Go to the line holding "Table 3. Formation control performance" in the data below and repeat it exactly, then each line after it up to and including the one holding "Figure 9. Effect". Omit pictures.

- _Dataset records_
- Opening Delimiter -

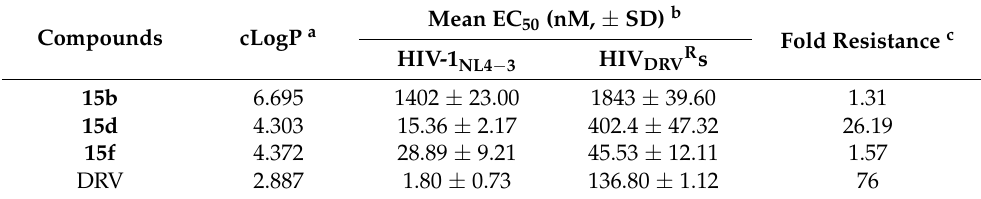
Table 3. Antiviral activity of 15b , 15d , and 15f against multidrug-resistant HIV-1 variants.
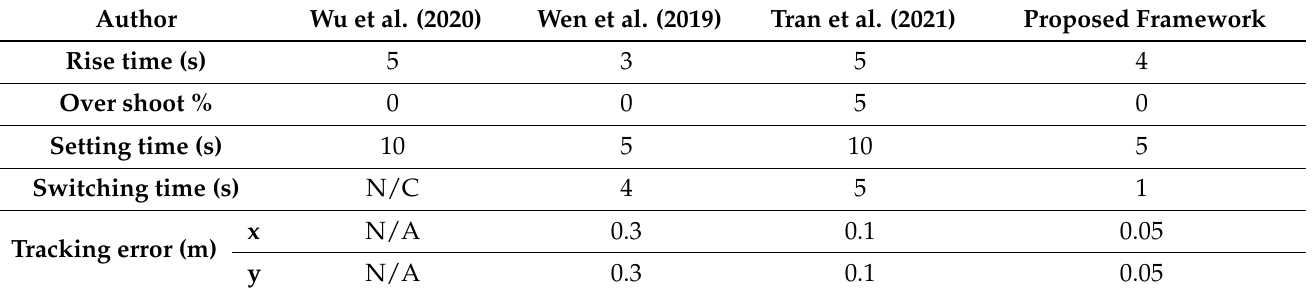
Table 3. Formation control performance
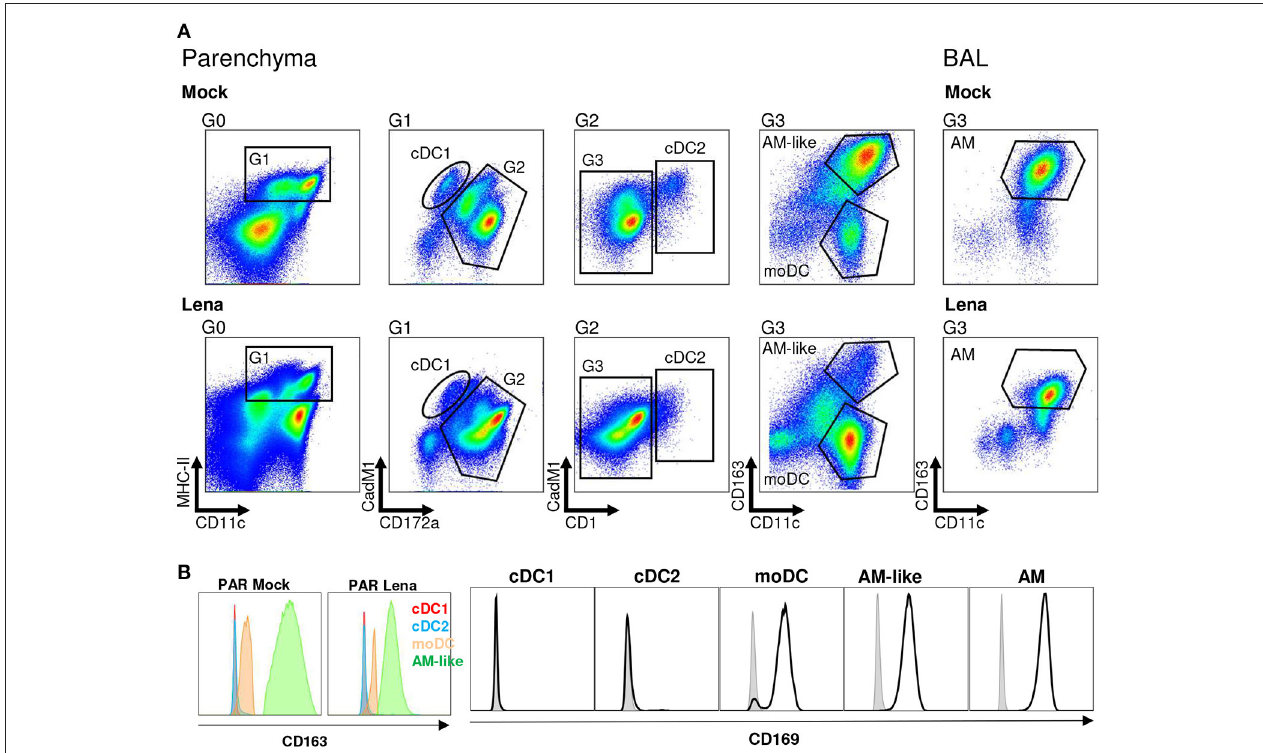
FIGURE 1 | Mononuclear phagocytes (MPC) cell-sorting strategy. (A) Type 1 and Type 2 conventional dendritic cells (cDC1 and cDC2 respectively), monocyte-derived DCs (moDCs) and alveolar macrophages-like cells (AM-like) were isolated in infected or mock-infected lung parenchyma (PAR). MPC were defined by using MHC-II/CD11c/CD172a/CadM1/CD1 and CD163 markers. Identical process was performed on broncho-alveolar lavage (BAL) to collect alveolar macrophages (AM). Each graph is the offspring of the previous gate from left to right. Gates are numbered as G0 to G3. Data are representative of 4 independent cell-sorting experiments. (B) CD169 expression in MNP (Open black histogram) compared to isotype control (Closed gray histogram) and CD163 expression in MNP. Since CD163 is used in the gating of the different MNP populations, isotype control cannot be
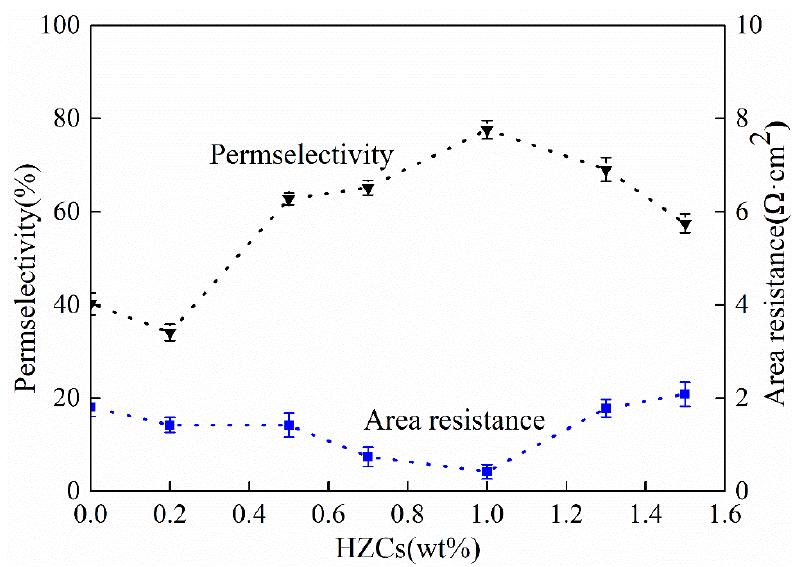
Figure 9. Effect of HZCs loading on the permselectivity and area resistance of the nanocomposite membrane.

- Closing Delimiter -
- Opening Delimiter -

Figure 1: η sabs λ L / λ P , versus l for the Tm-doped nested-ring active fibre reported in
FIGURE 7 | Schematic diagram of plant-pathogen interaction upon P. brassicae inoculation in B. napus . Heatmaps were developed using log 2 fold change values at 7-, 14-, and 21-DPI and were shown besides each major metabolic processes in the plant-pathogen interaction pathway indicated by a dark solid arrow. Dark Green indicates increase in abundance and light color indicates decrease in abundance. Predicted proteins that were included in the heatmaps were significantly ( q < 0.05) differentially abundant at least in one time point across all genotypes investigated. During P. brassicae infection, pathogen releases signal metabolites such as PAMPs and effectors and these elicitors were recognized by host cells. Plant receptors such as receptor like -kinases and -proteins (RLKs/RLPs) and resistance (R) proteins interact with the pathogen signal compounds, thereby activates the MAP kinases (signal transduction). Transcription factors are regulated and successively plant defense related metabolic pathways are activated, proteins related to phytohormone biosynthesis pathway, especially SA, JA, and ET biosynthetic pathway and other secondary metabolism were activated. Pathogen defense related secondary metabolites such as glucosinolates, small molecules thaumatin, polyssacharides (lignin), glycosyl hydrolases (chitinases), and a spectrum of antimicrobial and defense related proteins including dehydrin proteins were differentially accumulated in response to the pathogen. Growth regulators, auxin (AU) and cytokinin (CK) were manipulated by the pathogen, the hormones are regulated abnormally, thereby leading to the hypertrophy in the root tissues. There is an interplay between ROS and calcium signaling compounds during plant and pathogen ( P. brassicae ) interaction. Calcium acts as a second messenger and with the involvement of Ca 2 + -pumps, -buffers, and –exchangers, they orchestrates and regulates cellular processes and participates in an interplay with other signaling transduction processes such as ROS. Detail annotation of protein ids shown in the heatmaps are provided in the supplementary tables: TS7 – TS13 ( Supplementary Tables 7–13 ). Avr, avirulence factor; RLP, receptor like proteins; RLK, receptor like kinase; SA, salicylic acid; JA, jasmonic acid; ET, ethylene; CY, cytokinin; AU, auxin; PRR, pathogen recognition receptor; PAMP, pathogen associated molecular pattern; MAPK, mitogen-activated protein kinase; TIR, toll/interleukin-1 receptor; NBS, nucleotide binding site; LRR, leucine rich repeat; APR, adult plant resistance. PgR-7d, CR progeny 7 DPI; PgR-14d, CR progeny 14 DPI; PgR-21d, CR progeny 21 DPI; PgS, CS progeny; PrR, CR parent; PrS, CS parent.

- Closing Delimiter -
- Opening Delimiter -

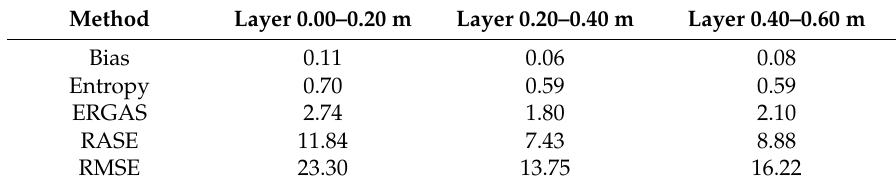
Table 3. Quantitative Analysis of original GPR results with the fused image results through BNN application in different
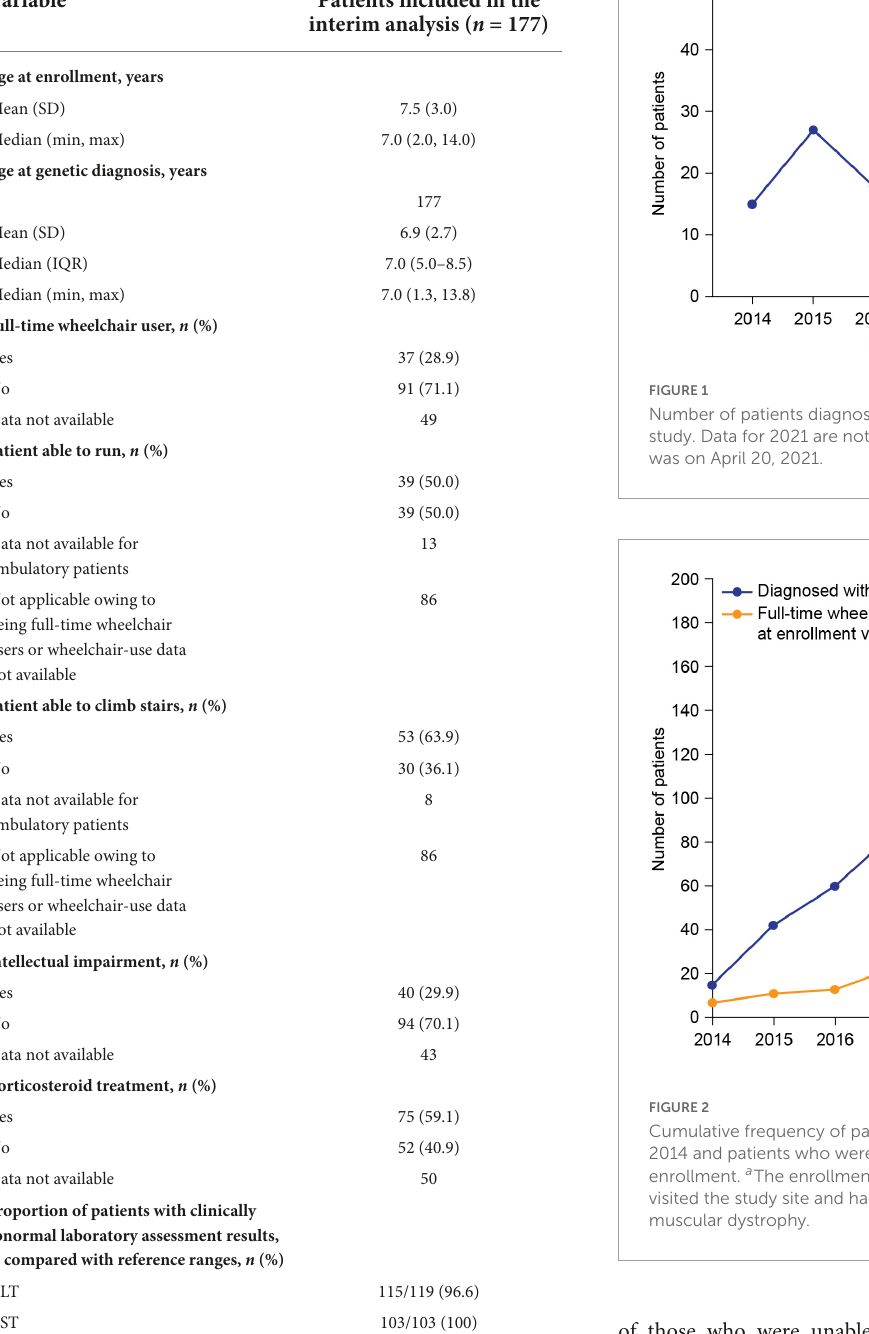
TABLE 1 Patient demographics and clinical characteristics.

- Closing Delimiter -

- _Answer to this problem_
Table 3. Formation control performance
FIGURE 1 | Mononuclear phagocytes (MPC) cell-sorting strategy. (A) Type 1 and Type 2 conventional dendritic cells (cDC1 and cDC2 respectively), monocyte-derived DCs (moDCs) and alveolar macrophages-like cells (AM-like) were isolated in infected or mock-infected lung parenchyma (PAR). MPC were defined by using MHC-II/CD11c/CD172a/CadM1/CD1 and CD163 markers. Identical process was performed on broncho-alveolar lavage (BAL) to collect alveolar macrophages (AM). Each graph is the offspring of the previous gate from left to right. Gates are numbered as G0 to G3. Data are representative of 4 independent cell-sorting experiments. (B) CD169 expression in MNP (Open black histogram) compared to isotype control (Closed gray histogram) and CD163 expression in MNP. Since CD163 is used in the gating of the different MNP populations, isotype control cannot be
Figure 9. Effect of HZCs loading on the permselectivity and area resistance of the nanocomposite membrane.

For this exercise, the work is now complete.